Moulitsas was onto something. Dean campaign manager Joe Trippi, a MyDD reader, met with Armstrong and Moulitsas in January of 2003 to discuss how the canddiate could build his own community online. In March, another MyDD poster named Mathew Gross showed up at Dean's office in Burlington, Vt., to become the campaign's Internet communications manager. Trippi and his Internet advisors did not want to create a site simply advertising Howard Dead, so they launcher the ambitious Blog America.
When the Dean campaign collapsed in March 2004, the population of liberal blog readers at BFA, Daily Kos and other sites had swelled to more than 100,000. In July Moulitsas introduced a list of the dKos8, his choices of poorly-funded challengers in swing states. Eventually he expanded his list to 12 candidates, then 15. At the same time, Dean reorganized his campaign's infrastructure in Democracy For America. The new group, which kept the Dean blog and e-mail list, began releasing regular lists of candidates - 12 at a time, the "Dean Dozens" - whose campaigns readers were encouraged to help fund.
In July, a Republican response to the liberal netroots finally arrived.
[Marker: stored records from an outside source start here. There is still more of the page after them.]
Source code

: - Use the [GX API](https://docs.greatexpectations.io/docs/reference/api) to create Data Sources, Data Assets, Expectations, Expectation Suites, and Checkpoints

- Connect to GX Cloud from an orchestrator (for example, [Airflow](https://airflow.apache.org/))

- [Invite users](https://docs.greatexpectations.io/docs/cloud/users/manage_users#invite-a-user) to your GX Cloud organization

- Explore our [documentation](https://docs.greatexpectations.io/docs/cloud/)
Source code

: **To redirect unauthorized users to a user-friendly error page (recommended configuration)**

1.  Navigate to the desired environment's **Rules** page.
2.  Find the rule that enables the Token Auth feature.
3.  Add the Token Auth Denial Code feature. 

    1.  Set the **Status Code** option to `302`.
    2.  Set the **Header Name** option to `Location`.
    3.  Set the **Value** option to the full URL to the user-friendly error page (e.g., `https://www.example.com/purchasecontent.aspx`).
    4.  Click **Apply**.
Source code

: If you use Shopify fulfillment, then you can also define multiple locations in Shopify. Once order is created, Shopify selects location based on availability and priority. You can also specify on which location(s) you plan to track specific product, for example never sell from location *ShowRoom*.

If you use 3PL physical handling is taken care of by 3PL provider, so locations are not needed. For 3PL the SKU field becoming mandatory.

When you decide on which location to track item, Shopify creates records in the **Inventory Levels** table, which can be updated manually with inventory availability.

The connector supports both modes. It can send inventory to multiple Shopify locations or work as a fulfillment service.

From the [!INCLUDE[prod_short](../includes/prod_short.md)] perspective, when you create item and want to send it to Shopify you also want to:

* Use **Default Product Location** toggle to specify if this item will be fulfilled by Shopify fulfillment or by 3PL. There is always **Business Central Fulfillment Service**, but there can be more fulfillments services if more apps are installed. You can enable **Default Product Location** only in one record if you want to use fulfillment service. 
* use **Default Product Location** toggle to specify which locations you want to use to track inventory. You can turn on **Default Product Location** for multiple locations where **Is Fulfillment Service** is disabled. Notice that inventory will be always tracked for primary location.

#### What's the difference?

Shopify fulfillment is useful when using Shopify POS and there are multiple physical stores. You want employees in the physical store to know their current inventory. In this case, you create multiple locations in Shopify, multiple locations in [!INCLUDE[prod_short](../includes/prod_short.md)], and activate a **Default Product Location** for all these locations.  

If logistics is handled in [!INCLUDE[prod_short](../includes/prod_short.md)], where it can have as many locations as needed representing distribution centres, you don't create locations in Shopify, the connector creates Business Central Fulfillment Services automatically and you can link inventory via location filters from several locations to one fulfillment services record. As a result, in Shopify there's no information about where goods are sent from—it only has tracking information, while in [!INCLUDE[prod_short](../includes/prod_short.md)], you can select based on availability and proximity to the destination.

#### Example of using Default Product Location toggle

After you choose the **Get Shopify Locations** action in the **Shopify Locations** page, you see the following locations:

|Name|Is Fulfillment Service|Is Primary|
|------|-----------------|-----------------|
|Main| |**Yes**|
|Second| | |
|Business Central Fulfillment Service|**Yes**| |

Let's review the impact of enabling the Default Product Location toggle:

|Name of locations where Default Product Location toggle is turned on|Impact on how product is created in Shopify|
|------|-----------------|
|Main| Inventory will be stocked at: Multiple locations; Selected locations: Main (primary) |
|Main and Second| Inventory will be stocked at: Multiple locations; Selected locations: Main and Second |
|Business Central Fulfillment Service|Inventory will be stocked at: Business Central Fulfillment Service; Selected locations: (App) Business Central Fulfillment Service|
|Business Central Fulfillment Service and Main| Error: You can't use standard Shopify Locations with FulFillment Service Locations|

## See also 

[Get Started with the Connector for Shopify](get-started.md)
An activist named Mike Krempasky, who had worked for the conservative Leadership Institute training organization and direct mail icon Richard Viguerie, helped launch a conservative group blog named Red State. It looked a lot like Daily Kos, and as Krempasky admitted, "we started it in response to the fact that the left had built a really effective infrastructure with the blogs." The sites bloggers quickly endorsed a set of Republican House and Senate candidates, encouraging readers to donate to them directly.
When Election Night came, the netroots got their first assessment of their influence. All of the Daily Kos candidates lost their races. Democracy for America had eventually endorsed more than 600 candidates, and half of them won. The small candidate list endorsed by Red State, including Jon Thune in South Dakota and Tom Coburn in Oklahoma, got around $17,000 only from the Web site's readers, but still managed to claim victories in each race.
Regarding Hackett:
[Hackett's manager, David Woodruff] had been monitoring Web sites that were commenting on the campaign. There was a buzz on Daily Kos, MyDD and Swing State Project, and some local blogs had sprung up to discuss the race. A pivotal site was "Grow Ohio," launched in June by U.S. Rep. Sherrod Brown of Ohio's 13th District. In 2004 that site's chief blogger, Tim Tagaris, had worked for Daily Kos-endorsed candidate Jeff Seeman in Ohio's 16th district, who had lost the rrace but earned more than $100,000 from online donations. Tagaris, also a blogger at Swing State Project and Daily Kos, had learned how to direct the eyes of media and bloggers to a campaign.
To Sum:
While Democrats currently have a huge advantage in online activism and donations - Daily Kos is the most popular blog, period - the Republican netroots are primed for growth. Patrick Ruffini, the the Web master of the 2004 Bush campaign, maintains a blog where more than 12,000 readers participate in polls about the GOP's best races and candidates. Meanwhile, Red State is becoming a hub of conservative activism.
Whichever party's candidates manage to get the biggest benefit from blogs, the one certainty is that they will be there to be used. Political activists are not going offline. The number of people that can be activated for donations, spin, or volunteer work is only going to increase, and the benficiaries will be campaigns that can guide them through the door.